> **Assignment**
Scan the records below. Copy every line in which the word "href" appears.

> **Data for the task**
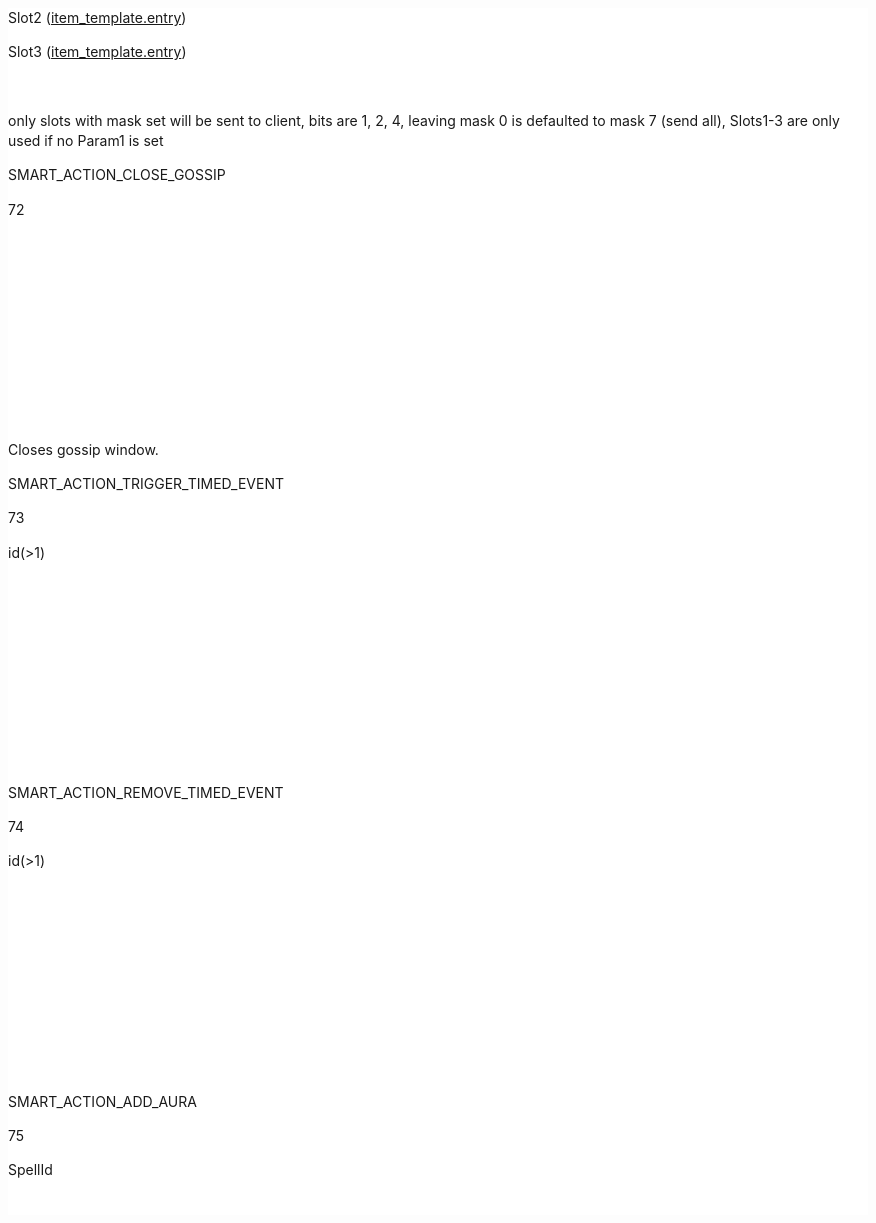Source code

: <td><p>Slot2 (<a href="item_template#entry">item_template.entry</a>)</p></td>
<td><p>Slot3 (<a href="item_template#entry">item_template.entry</a>)</p></td>
<td><p><br />
</p></td>
<td><p>only slots with mask set will be sent to client, bits are 1, 2, 4, leaving mask 0 is defaulted to mask 7 (send all), Slots1-3 are only used if no Param1 is set</p></td>
</tr>
<tr class="odd">
<td><p>SMART_ACTION_CLOSE_GOSSIP</p></td>
<td><p>72</p></td>
<td><p><br />
</p></td>
<td><p><br />
</p></td>
<td><p><br />
</p></td>
<td><p><br />
</p></td>
<td><p><br />
</p></td>
<td><p><br />
</p></td>
<td>Closes gossip window.</td>
</tr>
<tr class="even">
<td><p>SMART_ACTION_TRIGGER_TIMED_EVENT</p></td>
<td><p>73</p></td>
<td><p>id(&gt;1)</p></td>
<td><p><br />
</p></td>
<td><p><br />
</p></td>
<td><p><br />
</p></td>
<td><p><br />
</p></td>
<td><p><br />
</p></td>
<td><p><br />
</p></td>
</tr>
<tr class="odd">
<td><p>SMART_ACTION_REMOVE_TIMED_EVENT</p></td>
<td><p>74</p></td>
<td><p>id(&gt;1)</p></td>
<td><p><br />
</p></td>
<td><p><br />
</p></td>
<td><p><br />
</p></td>
<td><p><br />
</p></td>
<td><p><br />
</p></td>
<td><p><br />
</p></td>
</tr>
<tr class="even">
<td><p>SMART_ACTION_ADD_AURA</p></td>
<td><p>75</p></td>
<td><p>SpellId</p></td>
<td><p><br />
</p></td>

> **Response**
: <td><p>Slot2 (<a href="item_template#entry">item_template.entry</a>)</p></td>
<td><p>Slot3 (<a href="item_template#entry">item_template.entry</a>)</p></td>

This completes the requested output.